Foreign institutional investors have offloaded shares worth nearly Rs 3,000 crore in 23 Indian companies, such as mortgage lender HDFC and Bombay Dyeing, among others, so far in 2011.
According to an analysis, ten foreign fund houses, such as Citigroup, Morgan Stanley, Merrill Lynch, Deutsche Securities and JP Morgan, sold shares of Indian companies worth Rs 2,939 crore through open market transactions on the Bombay Stock Exchange in 2011.
At the same time, eight overseas investors bought shares of 10 other firms, including Cairn India, for Rs 1,811 crore during the same period.
Analysts said this is just a normal stock market purchase and sale done by an institutional investor and is more of basket selling by some big client.
"It seems that one of the big clients has offloaded its holdings in the open market, while another one has bought it. It may also be that the client has changed its fund house," Religare Securities executive vice president and head (retail research) Rajesh Jain said.
Overseas clients invest in shares of Indian companies through participatory notes issued by fund houses.
Morgan Stanley Mauritius Company sold its holdings to the tune of Rs 1,368 crore in 12 firms, including Bajaj Finserv, Bombay Dyeing, VIP Industries, United Breweries Holdings, Garware Wall, Prime Focus and Subex, among others.

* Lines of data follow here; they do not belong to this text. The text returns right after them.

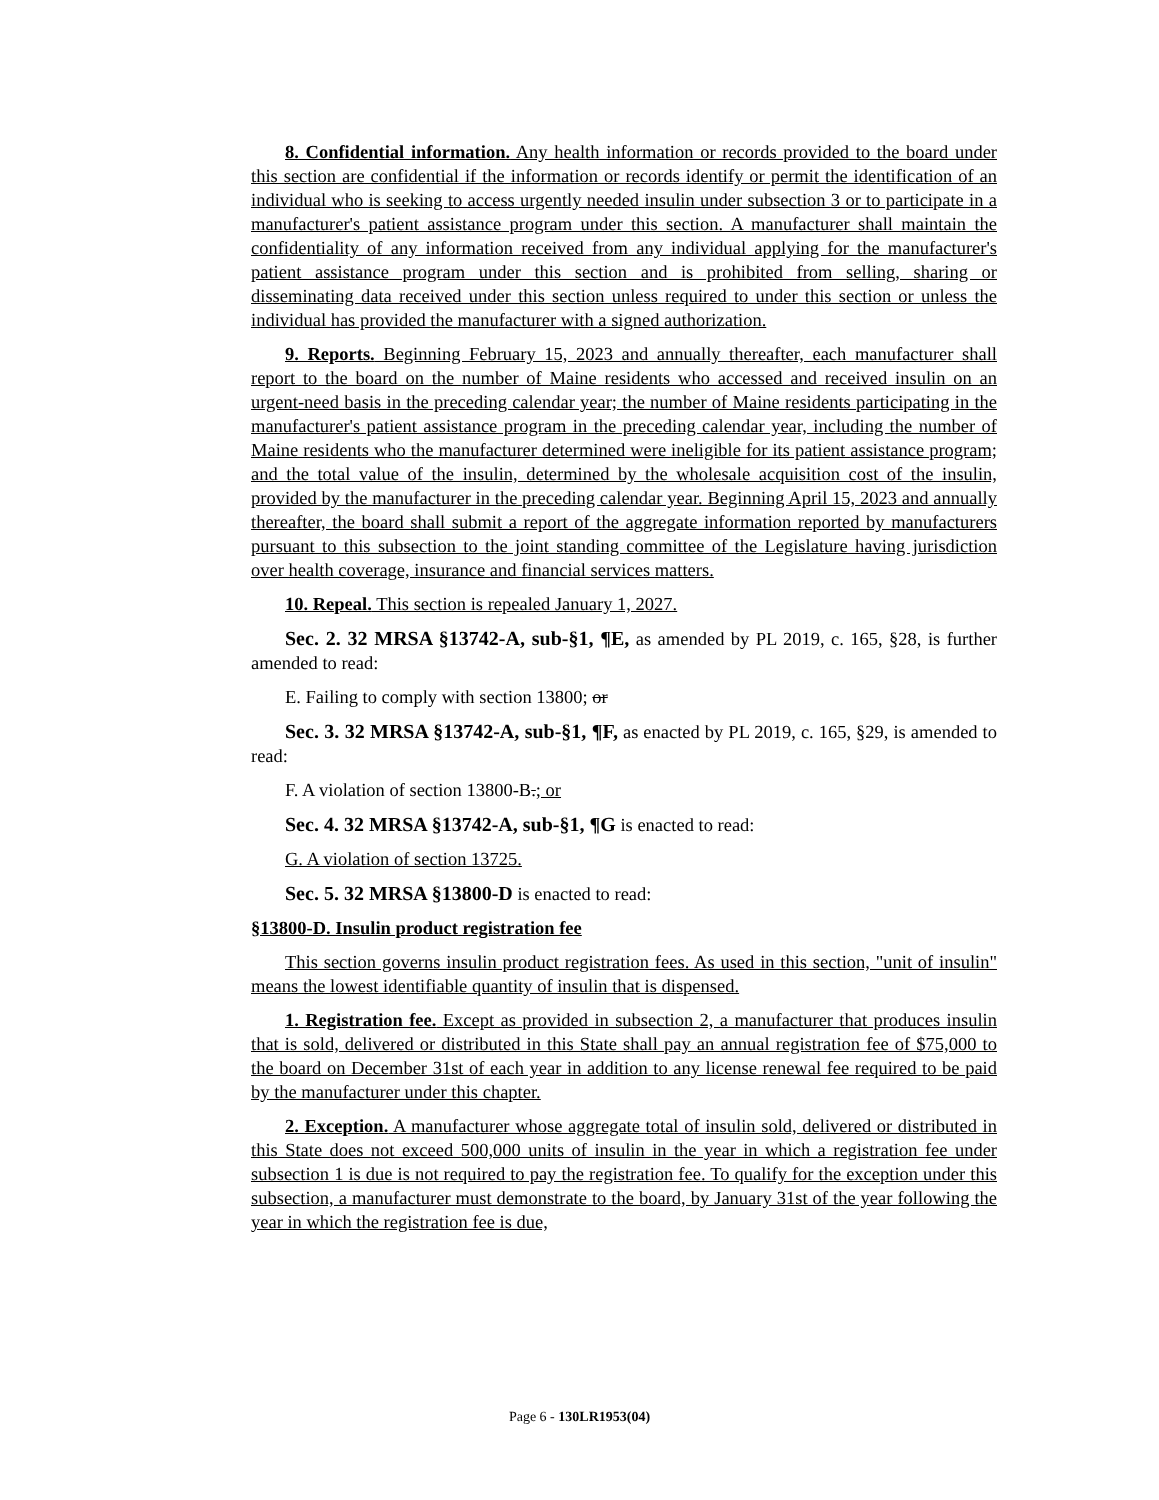8. Confidential information. Any health information or records provided to the board under this section are confidential if the information or records identify or permit the identification of an individual who is seeking to access urgently needed insulin under subsection 3 or to participate in a manufacturer's patient assistance program under this section. A manufacturer shall maintain the confidentiality of any information received from any individual applying for the manufacturer's patient assistance program under this section and is prohibited from selling, sharing or disseminating data received under this section unless required to under this section or unless the individual has provided the manufacturer with a signed authorization.
9. Reports. Beginning February 15, 2023 and annually thereafter, each manufacturer shall report to the board on the number of Maine residents who accessed and received insulin on an urgent-need basis in the preceding calendar year; the number of Maine residents participating in the manufacturer's patient assistance program in the preceding calendar year, including the number of Maine residents who the manufacturer determined were ineligible for its patient assistance program; and the total value of the insulin, determined by the wholesale acquisition cost of the insulin, provided by the manufacturer in the preceding calendar year. Beginning April 15, 2023 and annually thereafter, the board shall submit a report of the aggregate information reported by manufacturers pursuant to this subsection to the joint standing committee of the Legislature having jurisdiction over health coverage, insurance and financial services matters.
10. Repeal. This section is repealed January 1, 2027.
Sec. 2. 32 MRSA §13742-A, sub-§1, ¶E, as amended by PL 2019, c. 165, §28, is further amended to read:
E. Failing to comply with section 13800; or
Sec. 3. 32 MRSA §13742-A, sub-§1, ¶F, as enacted by PL 2019, c. 165, §29, is amended to read:
F. A violation of section 13800-B.; or
Sec. 4. 32 MRSA §13742-A, sub-§1, ¶G is enacted to read:
G. A violation of section 13725.
Sec. 5. 32 MRSA §13800-D is enacted to read:
§13800-D. Insulin product registration fee
This section governs insulin product registration fees. As used in this section, "unit of insulin" means the lowest identifiable quantity of insulin that is dispensed.
1. Registration fee. Except as provided in subsection 2, a manufacturer that produces insulin that is sold, delivered or distributed in this State shall pay an annual registration fee of $75,000 to the board on December 31st of each year in addition to any license renewal fee required to be paid by the manufacturer under this chapter.
2. Exception. A manufacturer whose aggregate total of insulin sold, delivered or distributed in this State does not exceed 500,000 units of insulin in the year in which a registration fee under subsection 1 is due is not required to pay the registration fee. To qualify for the exception under this subsection, a manufacturer must demonstrate to the board, by January 31st of the year following the year in which the registration fee is due,
Page 6 - 130LR1953(04)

Similarly, Citigroup sold shares worth Rs 1,249 crore in five companies, namely HDFC, Mahindra & Mahindra Financial Services, Zenith Computers, JBF Industries and Marg, through the bulk deal window.
Further, Deutsche Securities Mauritius sold 2.5 lakh shares of Eicher Motors for Rs 25.50 crore.
In addition, UBS Securities sold its stake in Consolidated Construction, JPMorgan Special Situations (Mauritius) offloaded its holding in Cable Corp and HSBC Global Investment Funds sold its shares in NCC.
What more, T Rowe Price International Funds, Master Trust BK of Japan, Merrill Lynch Capital Markets Espana and BankAmerica International Financial Corp offloaded stake in Allied Digital, Indoco Remedies, Marg and Zuari Industries, respectively.
The biggest share purchase deal was done in Cairn India's counter as Broad Peak Mauritius and Merrill Lynch Capital Markets Espana together bought shares valued at Rs 1,706 crore.
Besides, DSP BlackRock Mutual Fund, ITF Mauritius, Credit Suisse (Singapore), Goldman Sachs Investments Mauritius, Deutsche Securities Mauritius and Citigroup Global Market Mauritius took stakes in Indian firms during 2011.